Excerpted data:
########
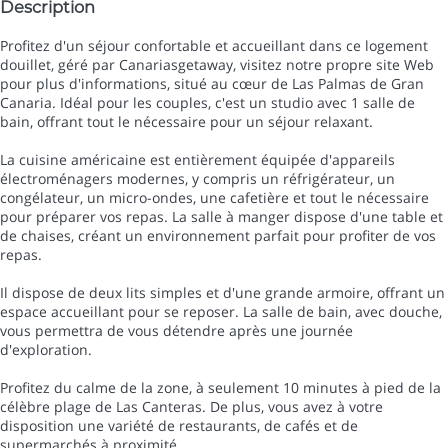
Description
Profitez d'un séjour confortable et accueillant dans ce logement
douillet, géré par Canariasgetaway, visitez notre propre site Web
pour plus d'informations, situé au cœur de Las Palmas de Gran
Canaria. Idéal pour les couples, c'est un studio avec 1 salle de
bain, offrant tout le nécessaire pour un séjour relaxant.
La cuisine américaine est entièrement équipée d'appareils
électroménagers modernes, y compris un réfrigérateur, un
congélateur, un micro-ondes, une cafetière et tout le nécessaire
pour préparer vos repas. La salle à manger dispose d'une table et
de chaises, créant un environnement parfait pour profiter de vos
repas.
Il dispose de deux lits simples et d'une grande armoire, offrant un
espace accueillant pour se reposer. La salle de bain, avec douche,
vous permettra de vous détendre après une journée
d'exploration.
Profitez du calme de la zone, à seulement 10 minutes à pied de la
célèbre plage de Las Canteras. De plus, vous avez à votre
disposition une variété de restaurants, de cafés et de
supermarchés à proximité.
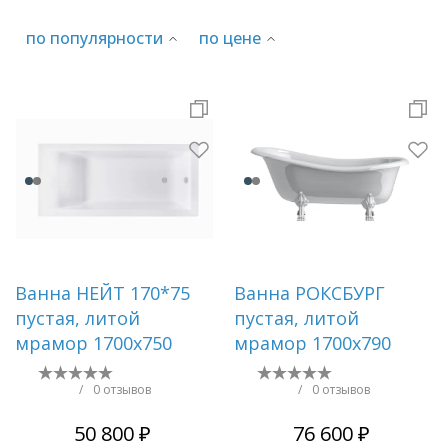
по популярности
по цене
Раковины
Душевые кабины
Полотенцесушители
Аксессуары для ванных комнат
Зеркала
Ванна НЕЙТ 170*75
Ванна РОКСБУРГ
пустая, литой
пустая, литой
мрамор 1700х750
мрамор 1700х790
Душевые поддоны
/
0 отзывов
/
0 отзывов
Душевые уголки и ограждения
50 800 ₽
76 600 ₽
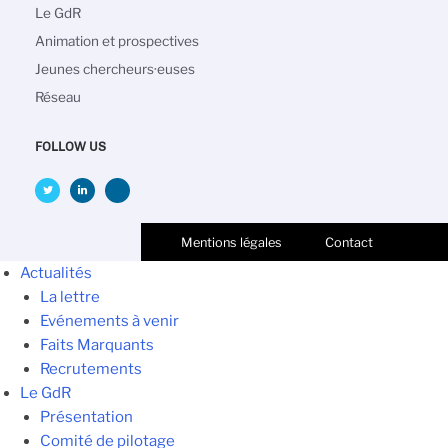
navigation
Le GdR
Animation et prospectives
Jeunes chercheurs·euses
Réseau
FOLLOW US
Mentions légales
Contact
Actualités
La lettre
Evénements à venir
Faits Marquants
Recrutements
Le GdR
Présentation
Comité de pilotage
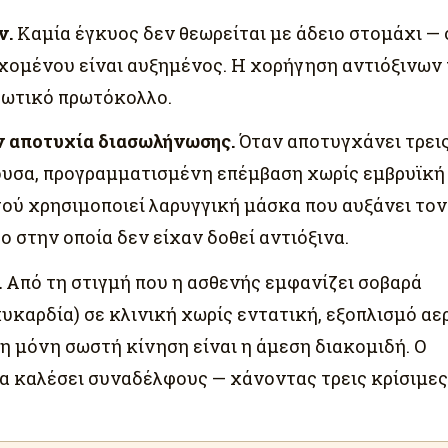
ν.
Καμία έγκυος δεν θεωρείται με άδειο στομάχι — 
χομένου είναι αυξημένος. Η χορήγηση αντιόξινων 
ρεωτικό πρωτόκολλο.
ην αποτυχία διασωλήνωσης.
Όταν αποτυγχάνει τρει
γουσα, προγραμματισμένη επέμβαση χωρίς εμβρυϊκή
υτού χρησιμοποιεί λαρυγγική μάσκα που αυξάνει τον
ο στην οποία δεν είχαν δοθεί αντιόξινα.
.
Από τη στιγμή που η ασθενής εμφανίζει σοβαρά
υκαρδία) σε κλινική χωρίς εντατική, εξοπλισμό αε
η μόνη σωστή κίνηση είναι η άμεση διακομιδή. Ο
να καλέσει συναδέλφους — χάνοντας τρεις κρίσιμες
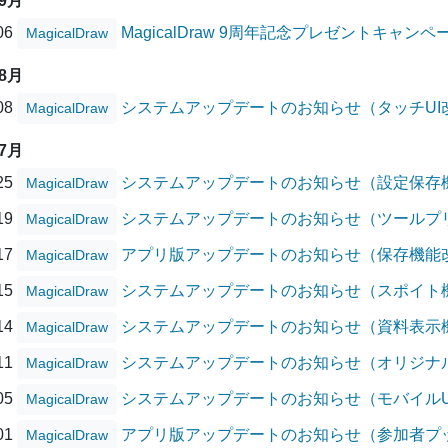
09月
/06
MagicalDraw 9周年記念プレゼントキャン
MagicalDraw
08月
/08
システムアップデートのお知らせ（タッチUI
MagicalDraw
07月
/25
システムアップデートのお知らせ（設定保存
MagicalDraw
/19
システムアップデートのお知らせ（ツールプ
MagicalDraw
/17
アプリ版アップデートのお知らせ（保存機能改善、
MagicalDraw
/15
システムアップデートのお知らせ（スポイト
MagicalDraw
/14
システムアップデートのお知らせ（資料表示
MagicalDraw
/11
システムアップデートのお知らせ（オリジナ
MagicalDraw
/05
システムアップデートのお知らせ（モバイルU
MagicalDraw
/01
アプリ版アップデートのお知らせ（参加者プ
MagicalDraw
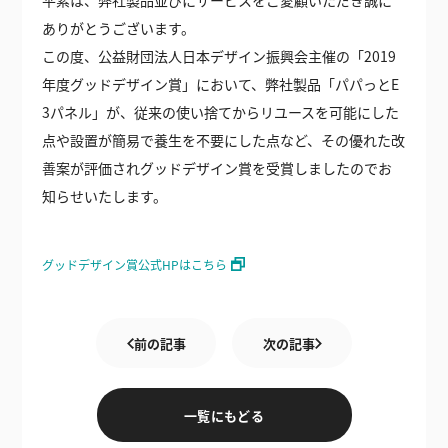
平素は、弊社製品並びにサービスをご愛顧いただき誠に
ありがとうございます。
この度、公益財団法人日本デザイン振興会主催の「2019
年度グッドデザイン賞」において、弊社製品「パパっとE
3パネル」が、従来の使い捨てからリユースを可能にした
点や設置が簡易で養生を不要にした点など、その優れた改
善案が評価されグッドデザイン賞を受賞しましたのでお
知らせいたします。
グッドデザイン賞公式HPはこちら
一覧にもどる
########
Written task:
Which lines in the items above contain the word "plus"? Pick out each one and copy it.

Exercise output:
pour plus d'informations, situé au cœur de Las Palmas de Gran
célèbre plage de Las Canteras. De plus, vous avez à votre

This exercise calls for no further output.